All of the software referenced above is both free (you can download the programs at zero cost from various internet sites) and open-source (you can download the source code for the software, enabling you to peruse it and modify it at will). With free software, where the authors are not making money off the users, I believe it is particularly important to give credit where credit is due. It is in the nature of free software that many people contribute to its development; in the following, I have tried to identify at least the original authors and the primary current maintainers. If I have inadvertantly slighted anyone by omission I apologise in advance (and an email to me should rectify the situation fairly quickly).

TeX: Donald Knuth.
LaTeX: Leslie Lamport (many current maintainers).
Xdvi: Paul Vojta, Nicolai Langfeldt.
"k" path-searching: Karl Berry.
Gnuplot: Thomas Williams and Colin Kelley (many current maintainers).
Xfig: Supoj Sutanthavibul, Brian V. Smith.
XV: John Bradley

Please note that John Bradley, the author of xv, asks for a registration fee of $25 from satisfied users, and insists on this from people who use xv in the course of their work. Unlike most "shareware", however, the freely available version of xv is in no way disabled, and source code is provided.

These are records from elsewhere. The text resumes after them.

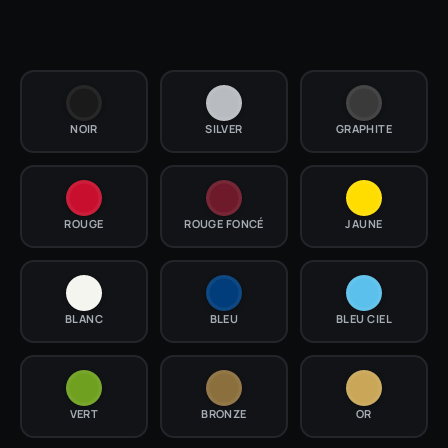
NOIR
SILVER
GRAPHITE
ROUGE
ROUGE FONCÉ
JAUNE
BLANC
BLEU
BLEU CIEL
VERT
BRONZE
OR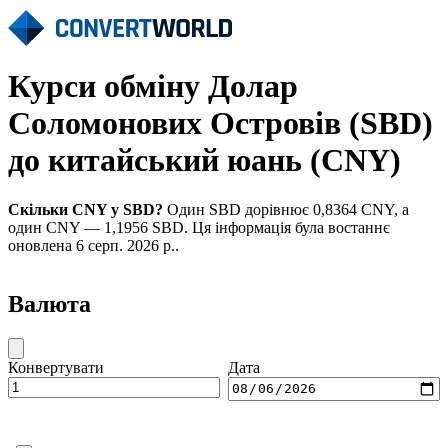
Курси обміну Долар
Соломонових Островів (SBD)
до китайський юань (CNY)
Скільки CNY у SBD?
Один SBD дорівнює 0,8364 CNY, а
один CNY — 1,1956 SBD. Ця інформація була востаннє
оновлена 6 серп. 2026 р..
Валюта
Конвертувати
Дата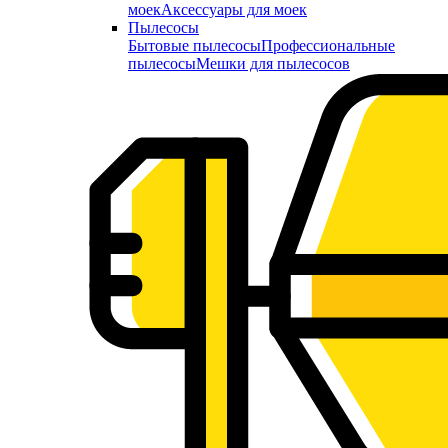
моек
Аксессуары для моек
Пылесосы
Бытовые пылесосы
Профессиональные
пылесосы
Мешки для пылесосов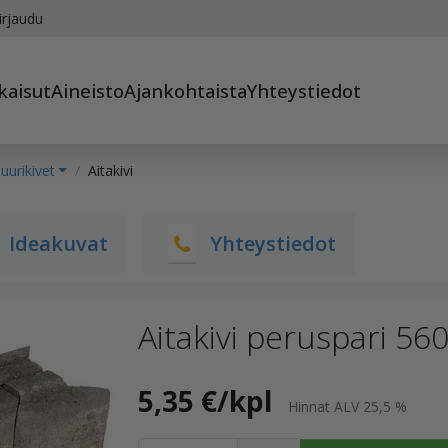
irjaudu
kaisut
Aineisto
Ajankohtaista
Yhteystiedot
urikivet
Aitakivi
Ideakuvat
Yhteystiedot
Aitakivi peruspari 5
5,35 €/kpl
Hinnat ALV 25,5 %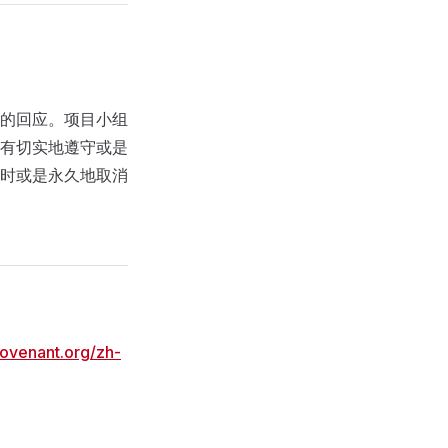
的回应。项目小组
有切实地遵守或是
时或是永久地取消
covenant.org/zh-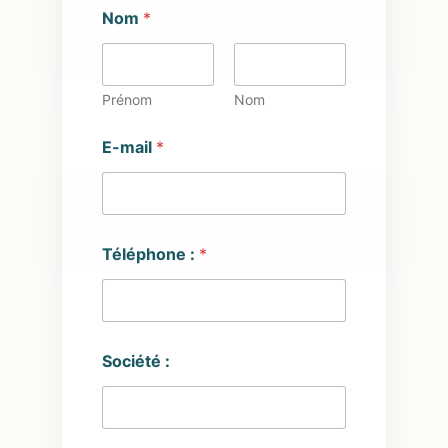
Nom
*
Prénom
Nom
E-mail
*
Téléphone :
*
Société :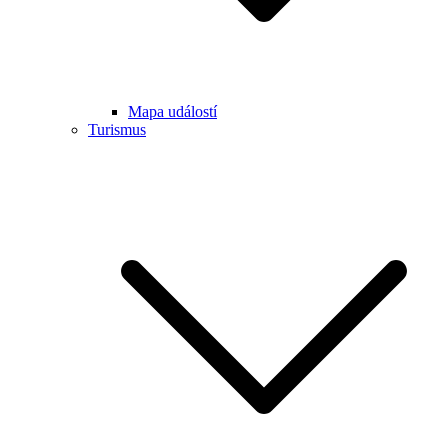
Mapa událostí
Turismus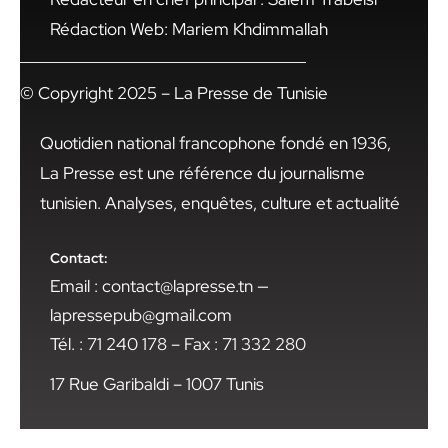
Rédaction Web: Mariem Khdimmallah
© Copyright 2025 – La Presse de Tunisie
Quotidien national francophone fondé en 1936,
La Presse est une référence du journalisme
tunisien. Analyses, enquêtes, culture et actualité
Contact:
Email : contact@lapresse.tn —
lapressepub@gmail.com
Tél. : 71 240 178 – Fax : 71 332 280
17 Rue Garibaldi – 1007 Tunis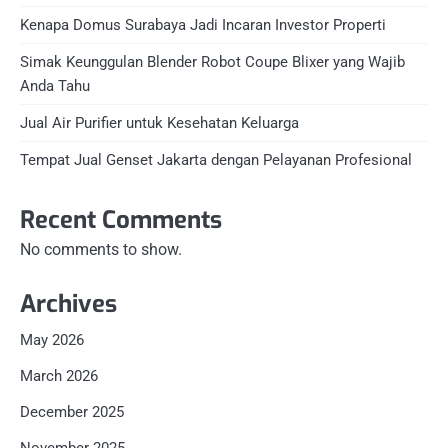
Kenapa Domus Surabaya Jadi Incaran Investor Properti
Simak Keunggulan Blender Robot Coupe Blixer yang Wajib
Anda Tahu
Jual Air Purifier untuk Kesehatan Keluarga
Tempat Jual Genset Jakarta dengan Pelayanan Profesional
Recent Comments
No comments to show.
Archives
May 2026
March 2026
December 2025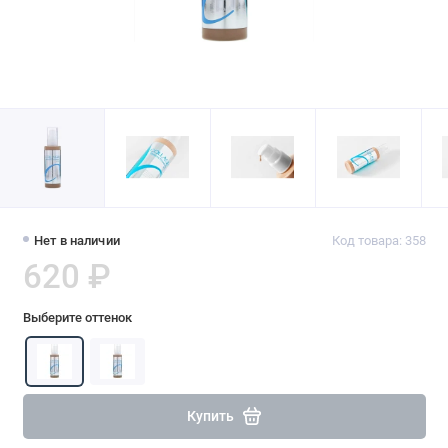
Нет в наличии
Код товара: 358
620 ₽
Выберите оттенок
Купить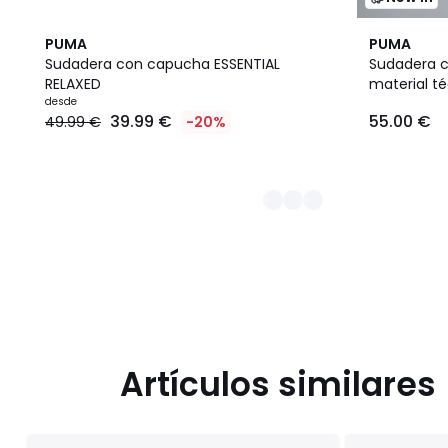
2
2
PUMA
PUMA
Colores
Colores
Sudadera con capucha ESSENTIAL
Sudadera c
RELAXED
material t
Precio
desde
39.99 €
55.00 €
49.99 €
-20%
a
partir
de
39.99
€
en
lugar
de
49.99
€
20%
descuento
aplicado.
Artículos similares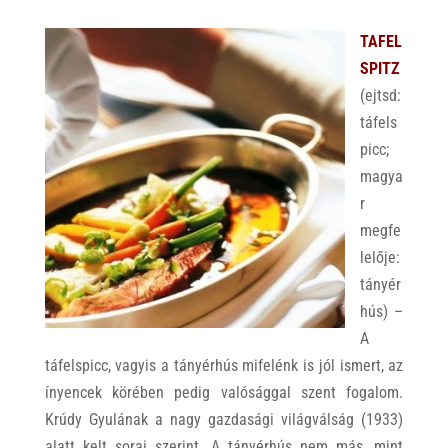
TAFEL
SPITZ
(ejtsd:
táfels
picc;
magya
r
megfe
lelője:
tányér
hús) –
A
táfelspicc, vagyis a tányérhús mifelénk is jól ismert, az
ínyencek körében pedig valósággal szent fogalom.
Krúdy Gyulának a nagy gazdasági világválság (1933)
alatt kelt sorai szerint „A tányérhús nem más, mint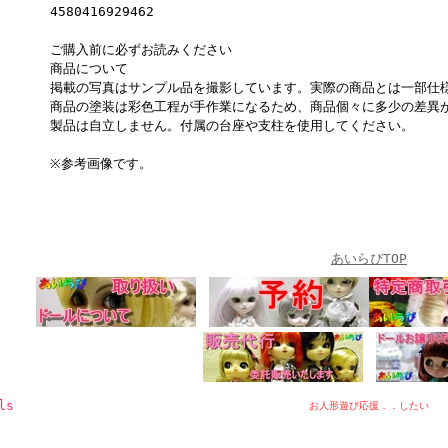
4580416929462
ご購入前に必ずお読みください
商品について
掲載の写真はサンプル品を撮影しています。実際の商品とは一部仕
商品の塗装は彩色工程が手作業になるため、商品個々に多少の差異
製品は自立しません。付属の台座や支柱を使用してください。
※参考画像です。
あいらぴTOP
ls
お人形遊び応援．．したい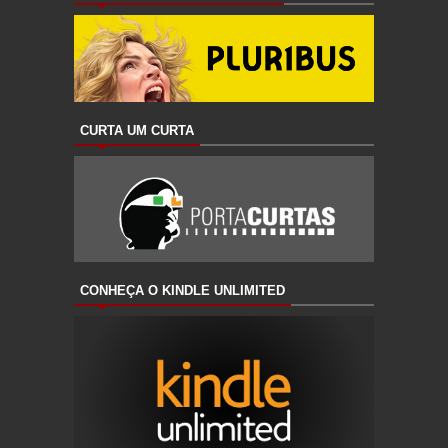
CURTA UM CURTA
CONHEÇA O KINDLE UNLIMITED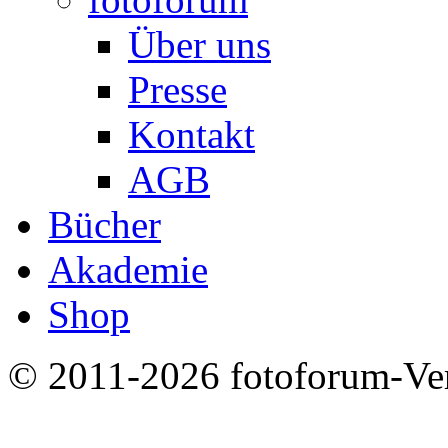
Über uns
Presse
Kontakt
AGB
Bücher
Akademie
Shop
© 2011-2026 fotoforum-Verl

Also note that while source code is available for all the programs mentioned here, distribution of modified versions may be governed by various requirements. Pay attention to the documentation included with the source code.


1. For a personal view on why TeX is greatly superior to the commercially dominant word processors, look here.

Allin Cottrell ( May 14, 1999
With thanks to Paul Vojta, David Wilson and Klaus Guntermann. All errors herein are my own responsibility.